But her performance in her first two races in Australia, one over 1,500 metres last Friday, the other a 5,000 metres event in which she easily eclipsed the Olympic qualifying time two days later, convinced her that her form justifies the trip to the Algarve.

O'Sullivan is in Melbourne, where she plans to run another 5,000 metres before she applies herself next week to the challenge of getting a qualifying standard for the Olympic 10,000 metres.

"From day one that's been my big target here in Australia, and judged on the way I've run my first two races I'm fairly optimistic I'll get it," she said. "But I'm still only learning the event and I can't afford to take anything for granted.

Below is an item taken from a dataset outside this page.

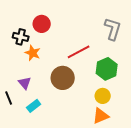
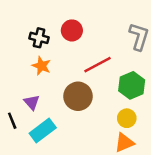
red circle: (42, 24) -> (72, 30), moved
black cross: (21, 37) -> (39, 38), moved
cyan rectangle: (34, 106) -> (43, 130), size x1.5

"It's important to me that I get a 10k qualifying mark sooner rather than later. That way I can put the event to the back of my mind for the next three or four months and push on with the job of getting myself into condition for the Games." O'Sullivan's decision to compete in the Algarve could present the Ireland selectors with a problem. They have already made tentative plans to enter a team for the women's long course championship, but not for the shorter, 4k race.

This was based on a pledge they made to athletes last autumn that if the team finished in the top six in the European long course championship - a target they duly met - they would be entered for the world tests.

Unfortunately, Catherina McKiernan, currently recuperating from injury, will not be able to accept automatic selection. But with O'Sullivan in the team the Irish could go close to emulating their achievement in Italy a couple of years ago when they won bronze medals.

If, on the other hand, the Cork athlete decides to concentrate exclusively on the shorter distance, it will heighten the pressure on the selectors to change tack and nominate a 4k squad.

Cuba's Javier Sotomayor has withdrawn from an indoor high jump meet in Greece after an IAAF decision last weekend to suspend him from competition.

Sotomayor (32), tested positive for cocaine at the Pan American Games last year and could face a two-year ban.

He was among six athletes suspended by the IAAF on Saturday after they were referred to its arbitration panel on doping charges.